I've been measuring my oil usage in this first year in Medlar Cottage, aware all the time of falling prices. The usual cost is around £600 for 1,000 litres, which amount of fuel seems to have done me for at least 12 months. This morning the paper warned of a bottoming out of the market and soaring prices due to American wells at a standstill, and so it was with a sick heart that I finally ordered a refill. The heart recovered rapidly when I was quoted £414, a saving on last year of nearly £200. Sure, if I'd ordered earlier I'd probably have got an even better price, but I needed to know what my consumption is, so great news all round. Inexplicably the people who had the house before me used twice as much oil, and nearly twice as much electricity. What the hell went on here, cannabis farm in the spare bedroom?

Monday, 2 February 2015

Weekends


I watched Midwife and Halifax last evening, my one night of indulgence in front of the television. The lesbian partner might have been killed off in the latter series, but there's a new one in Midwife, and I'm interested to see where that will go. Another storyline concerned a young husband and father-to-be who is arrested for gross indecency with another man. Shock and horror all round, and the price to pay for his sin was hormone treatment, oestrogen pills until he had developed breasts and no longer fancied men. The loathing and ostracism of him and his wife by all the neighbours was just a side show. He was born a few decades too early. Bad timing mate.
 
The weekend was much enlivened by a visit from a daughter. We always have such fun, whichever daughter it is, and we make the most of this playground that is Suffolk. Lunch on Friday, arrival day, was at the Golden Keys in Snape. Who should be front of house, serving behind the bar, taking our food orders and bringing the dishes, but Constantine who often did work for us in Wilby. He was actually employed by friends of ours in the village who run a duck-rearing enterprise, and now he's designing menus for this pub. He's come a long way from Romania. We had a terrific lunch, then a walk to the top of the lane, before hunkering down in front of the woodburner as the weather took a turn for the worse. On Saturday we did the antique shops, spending £4 on a pair of ostrich feet ice tongs; they're very posh in Cambridge. And in the evening we watched "Goodnight Mr Tom", and sobbed our hearts out, as you do. We explored the church across the lane on Sunday, musing on what a great place it would be for a wedding. An easy, convivial weekend. My American friend Mike, who I met on a plane 4 years ago, told me that when you are a parent, you’re a parent all your life, and when you’re a child to that parent, you’re a child all your life. He says that love for your children never abates or morphs into something else, or at least, he adds, it hasn't for him. Dear Mike, one of the sweetest men I know, has a wonderful relationship with all of his children. I agree with the first bit, it's true. But for me it has morphed into something else, and that something is friendship. I don't think I anticipated it all those years ago when my role was 100% that of nurturer, but it's more equal now, and the caring comes in both directions.

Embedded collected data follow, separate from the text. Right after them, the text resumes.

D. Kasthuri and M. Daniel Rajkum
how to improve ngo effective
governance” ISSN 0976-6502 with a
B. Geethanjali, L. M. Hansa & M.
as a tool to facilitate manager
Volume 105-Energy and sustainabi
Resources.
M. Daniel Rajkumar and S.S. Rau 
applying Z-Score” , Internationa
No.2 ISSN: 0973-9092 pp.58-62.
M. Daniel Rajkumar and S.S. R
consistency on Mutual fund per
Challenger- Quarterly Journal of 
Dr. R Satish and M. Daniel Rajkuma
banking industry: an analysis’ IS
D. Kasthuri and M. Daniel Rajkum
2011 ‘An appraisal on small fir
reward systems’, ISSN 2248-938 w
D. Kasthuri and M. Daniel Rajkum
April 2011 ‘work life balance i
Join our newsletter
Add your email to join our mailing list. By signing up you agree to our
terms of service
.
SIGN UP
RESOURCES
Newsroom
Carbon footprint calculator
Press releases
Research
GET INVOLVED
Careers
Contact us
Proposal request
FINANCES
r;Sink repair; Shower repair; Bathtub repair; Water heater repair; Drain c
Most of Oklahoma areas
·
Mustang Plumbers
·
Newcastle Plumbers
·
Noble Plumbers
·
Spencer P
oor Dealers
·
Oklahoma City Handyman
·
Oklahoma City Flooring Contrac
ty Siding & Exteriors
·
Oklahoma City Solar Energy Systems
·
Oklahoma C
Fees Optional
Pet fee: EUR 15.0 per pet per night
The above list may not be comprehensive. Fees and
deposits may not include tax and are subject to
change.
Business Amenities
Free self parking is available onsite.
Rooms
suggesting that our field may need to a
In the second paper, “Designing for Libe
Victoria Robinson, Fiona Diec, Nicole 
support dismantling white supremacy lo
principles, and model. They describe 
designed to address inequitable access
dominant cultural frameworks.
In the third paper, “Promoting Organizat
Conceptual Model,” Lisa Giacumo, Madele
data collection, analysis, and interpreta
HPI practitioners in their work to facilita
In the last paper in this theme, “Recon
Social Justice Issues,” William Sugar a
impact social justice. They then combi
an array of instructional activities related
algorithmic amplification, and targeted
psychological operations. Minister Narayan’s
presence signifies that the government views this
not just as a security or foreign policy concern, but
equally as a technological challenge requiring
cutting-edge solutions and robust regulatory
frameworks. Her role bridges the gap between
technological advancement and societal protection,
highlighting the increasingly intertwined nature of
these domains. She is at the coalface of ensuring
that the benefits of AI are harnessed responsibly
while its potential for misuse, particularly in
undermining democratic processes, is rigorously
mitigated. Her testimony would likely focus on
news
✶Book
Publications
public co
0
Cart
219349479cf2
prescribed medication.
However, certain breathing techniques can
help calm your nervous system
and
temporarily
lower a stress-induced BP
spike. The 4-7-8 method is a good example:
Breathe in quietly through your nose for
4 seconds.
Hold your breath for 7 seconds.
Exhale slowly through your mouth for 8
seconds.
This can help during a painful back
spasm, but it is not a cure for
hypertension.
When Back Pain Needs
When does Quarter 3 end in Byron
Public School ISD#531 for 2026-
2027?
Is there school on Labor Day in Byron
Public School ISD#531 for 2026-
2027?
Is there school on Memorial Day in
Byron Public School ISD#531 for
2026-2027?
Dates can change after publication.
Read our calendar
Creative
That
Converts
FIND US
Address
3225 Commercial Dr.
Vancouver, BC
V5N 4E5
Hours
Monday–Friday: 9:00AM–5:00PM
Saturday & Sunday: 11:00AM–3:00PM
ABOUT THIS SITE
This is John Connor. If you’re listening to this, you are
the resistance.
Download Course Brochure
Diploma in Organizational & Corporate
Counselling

The final lap was a treacherous drive in the sunshine to Saxmundham on icy lanes, and a half hour wait in the car as we realised we'd got the wrong train time. But why was there a coach and a large minibus waiting at the station? Who could they be expecting? The answer was supplied when the London train arrived and dozens of young musicians tumbled off, instruments strapped to their back or carried by hand. They'll be Snape bound I'll bet, and what a happy sight it was. Once they've thawed out they'll be making music, and how I wish I could have crept among them and been a fly on the wall.